Walron s’immisça alors dans la conversation.

– N’essayez pas de nous duper ! Il vous suffit de demander une mobilisation de la garde à un endroit précis pour laisser le champ libre à la résistance où elle le souhaite.

– Et pensez-vous vraiment, Excellence, que je donnerai de tels ordres ? Ce serait une décision qui viole mes directives premières de protection de son altesse impériale. En l’état actuel, je suis contraint par ces directives, et si je donne un ordre qui va à leur encontre, il devient illégal. Mes subordonnés auraient donc refusé de m’obéir, et j’aurai été immédiatement démis de mes fonctions. Je suis surpris que vous ignoriez cet aspect de la loi martiale, Excellence.

Walron devint rouge de colère, mais ne dit pas un mot. C’était la première fois que Djashim le voyait silencieux et confus face à l’empereur.

– Votre altesse impériale, reprit Djashim. Je peux vous montrer l’ensemble des documents administratifs qui prouvent mes dires. Jamais il ne m’est venu à l’esprit de vous trahir. Je suis à vos ordres.

Walron ne s’avouait cependant pas vaincu.

– La résistance semble bien vous connaître, pourtant… dit il d’une voix désagréable.

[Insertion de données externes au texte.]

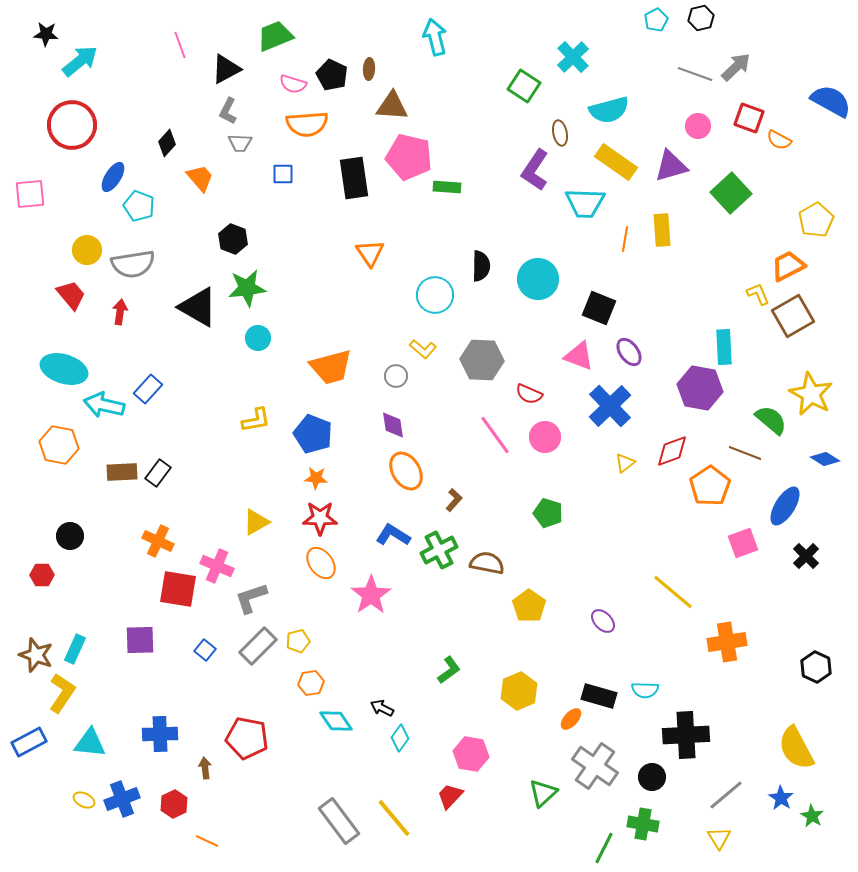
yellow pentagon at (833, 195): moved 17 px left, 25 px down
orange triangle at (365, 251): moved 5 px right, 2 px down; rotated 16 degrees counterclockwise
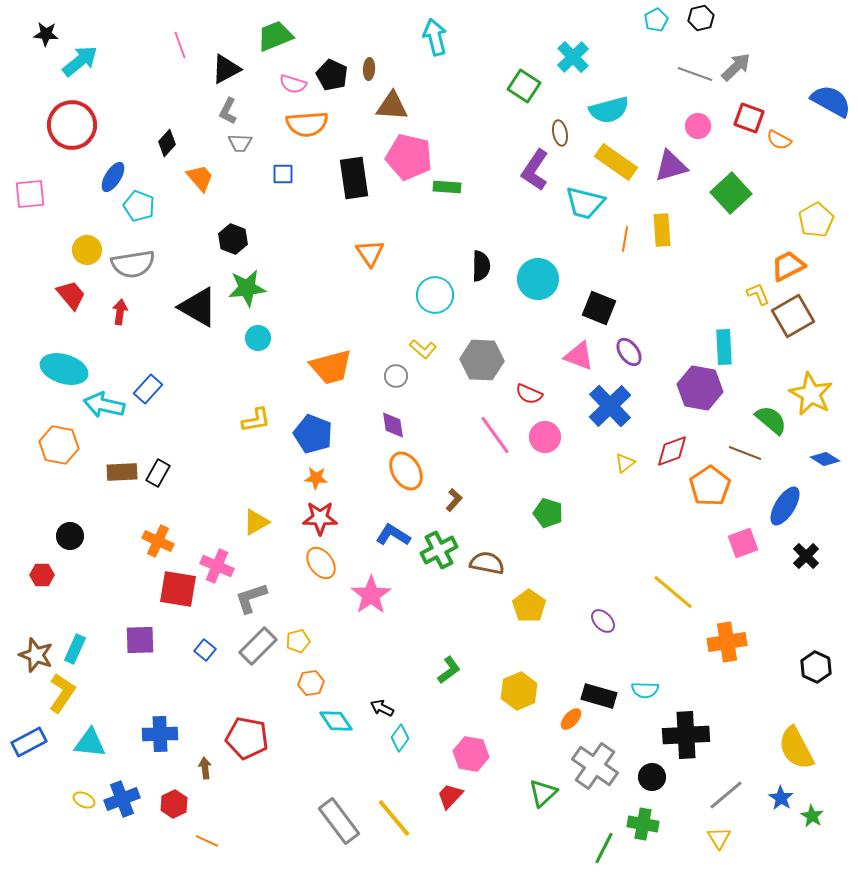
cyan trapezoid at (585, 203): rotated 12 degrees clockwise
black rectangle at (158, 473): rotated 8 degrees counterclockwise
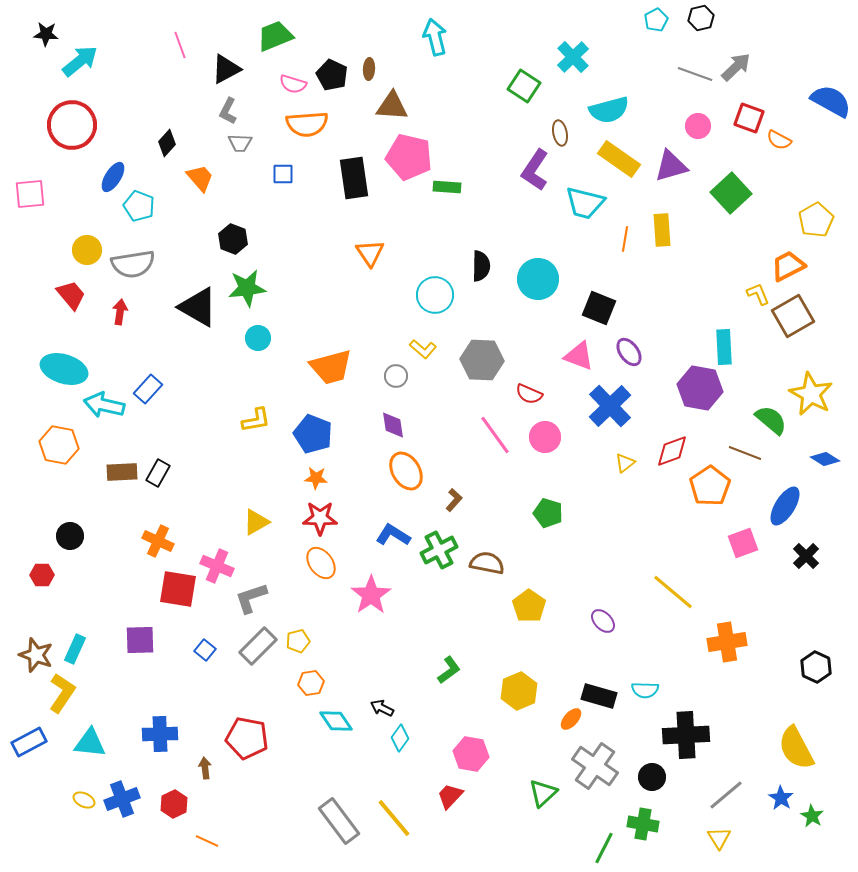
yellow rectangle at (616, 162): moved 3 px right, 3 px up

Il vous est facile de vous cacher derrière la loi martiale, mais votre ambition est grande, et je ne suis pas certain que vous ayez toujours à cœur les intérêts de l’empire.

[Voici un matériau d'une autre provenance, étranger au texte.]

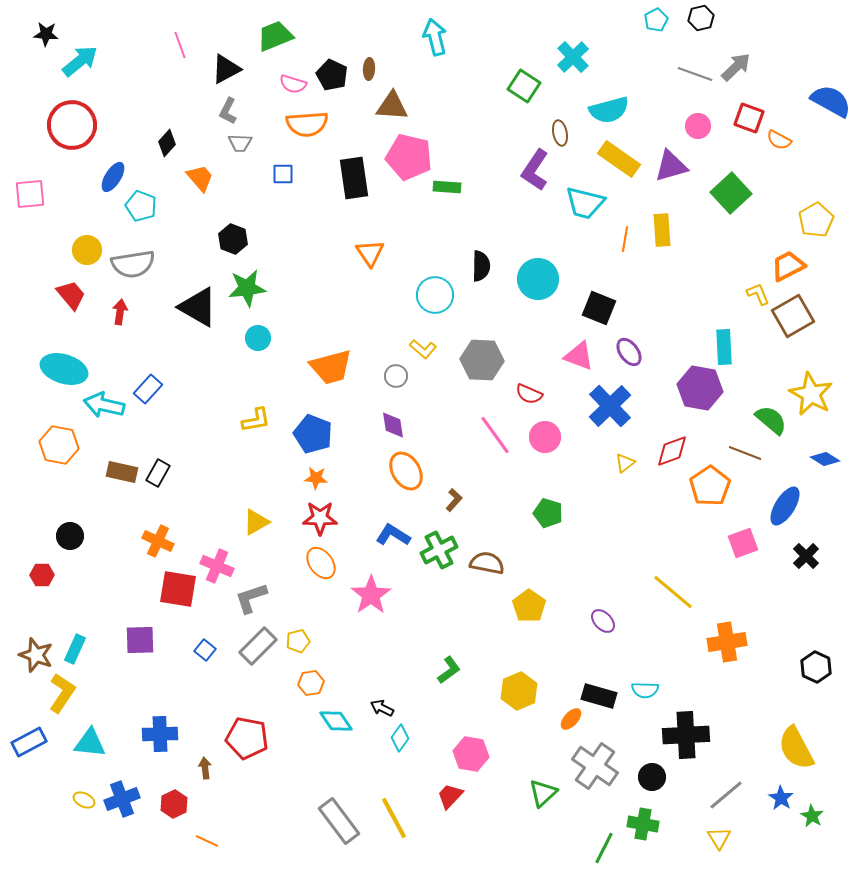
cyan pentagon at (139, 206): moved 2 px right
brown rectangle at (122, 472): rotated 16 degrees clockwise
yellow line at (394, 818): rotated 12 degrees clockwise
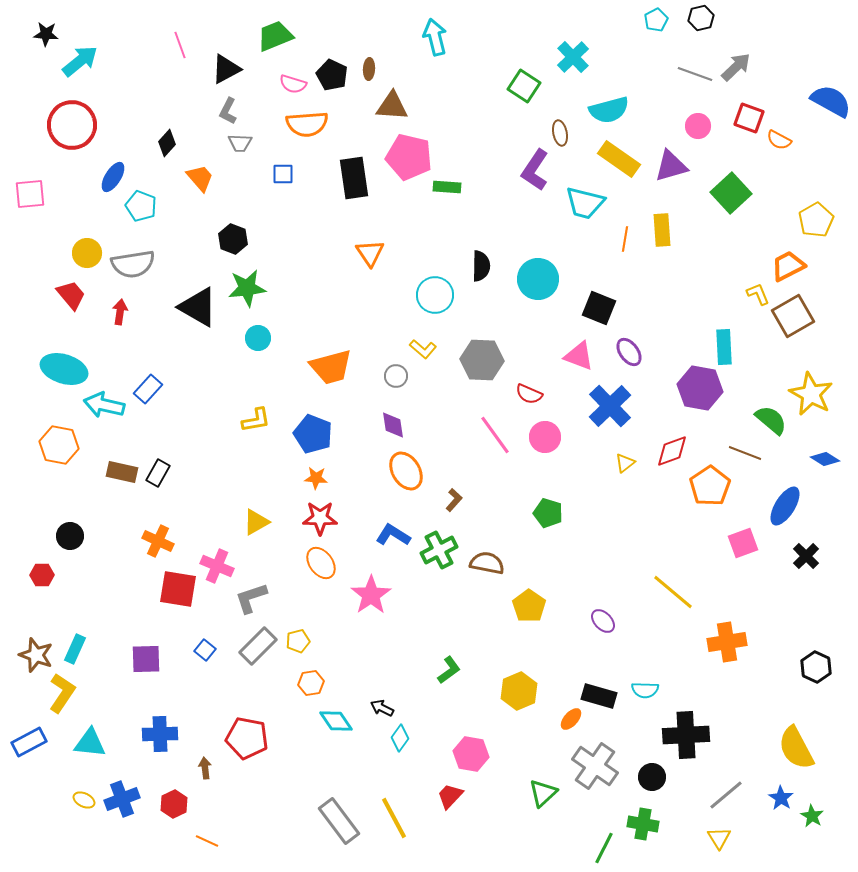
yellow circle at (87, 250): moved 3 px down
purple square at (140, 640): moved 6 px right, 19 px down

Djashim, dans un accès de courage, fit face à Walron.

– Ne soyez pas amer dans la défaite, excellence. Vous avez essayé de tourner mon agent double contre moi, et il vous a rapporté des informations erronées. C’est le risque lorsque l’on joue à ce jeu.

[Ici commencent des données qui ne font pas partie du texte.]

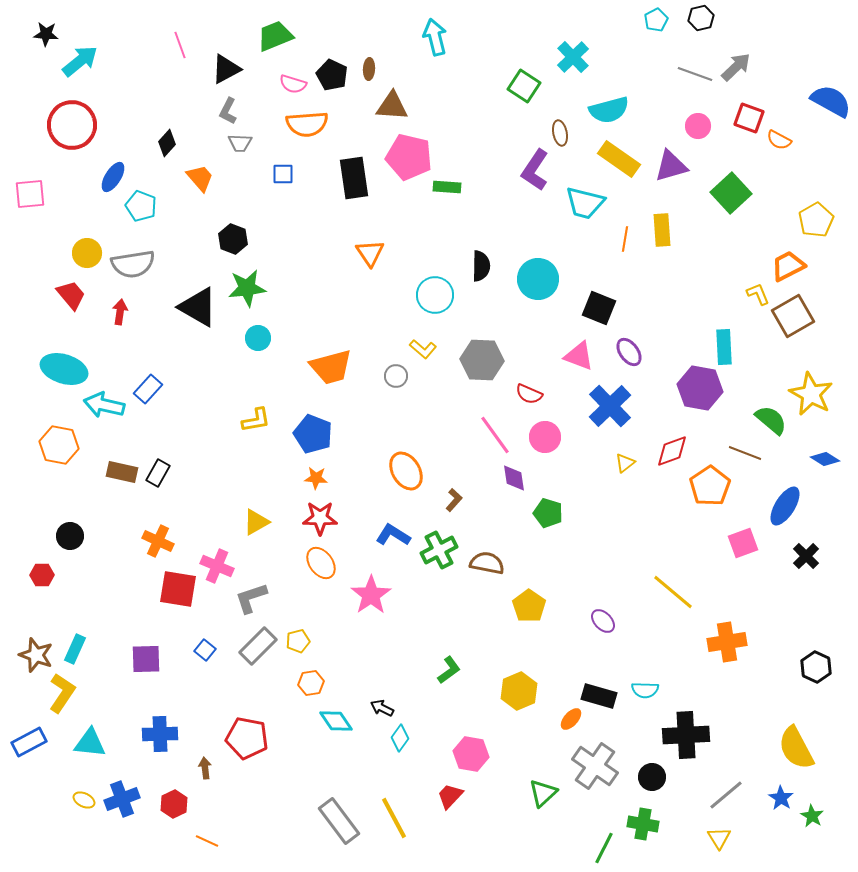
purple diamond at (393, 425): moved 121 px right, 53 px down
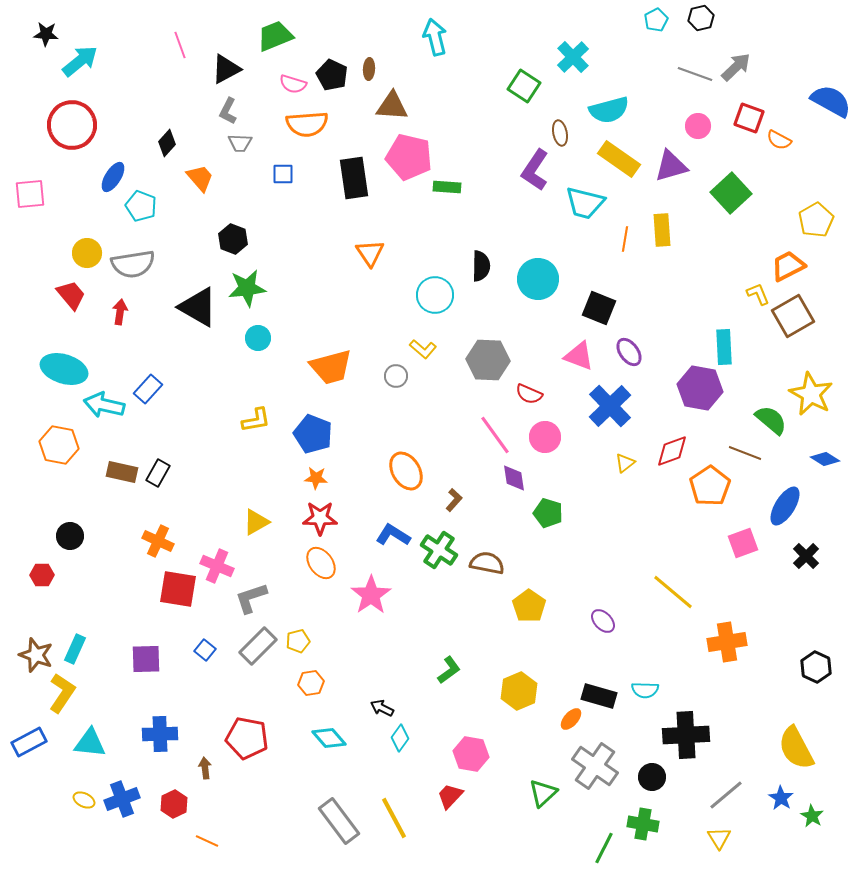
gray hexagon at (482, 360): moved 6 px right
green cross at (439, 550): rotated 30 degrees counterclockwise
cyan diamond at (336, 721): moved 7 px left, 17 px down; rotated 8 degrees counterclockwise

Oeklos leva alors la main.

– Il suffit. Vos querelles internes ne m’intéressent pas. Vos explications, général, semblent satisfaisantes, mais elle demandent vérification. Vous laisserez le premier ministre mener son enquête, mais en attendant de retrouver ma confiance, je pense qu’il est préférable de vous éloigner d’Oeklhin. Je vais donc faire d’une pierre deux coups en vous confiant une nouvelle mission.

Djashim, à la fois soulagé et inquiet, s’inclina.

– Je suis à votre service, votre altesse impériale.

Il se demandait quels nouveaux ordres allaient lui être confiés.

– Vous l’ignorez peut-être, mais le général Friwinsûn, votre prédécesseur, est mort assassiné, il y a de cela quelques jours. Il a été tué par les rebelles Sorûeni avant de réussir à lancer une quelconque offensive affirmant notre pouvoir dans la région. Cette triste nouvelle nous montre bien à quel point la situation est grave en Sorûen. Vous allez donc vous y rendre afin de reprendre la tâche de Friwinsûn et restaurer un semblant d’ordre dans ce pays.

Djashim dut se retenir pour ne pas tomber. Sorûen ? Ce n’était pas possible… Cela allait retarder indéfiniment leur plan ! Pas le choix cependant. Il ne put qu’acquiescer.

— A vos ordres, votre altesse impériale.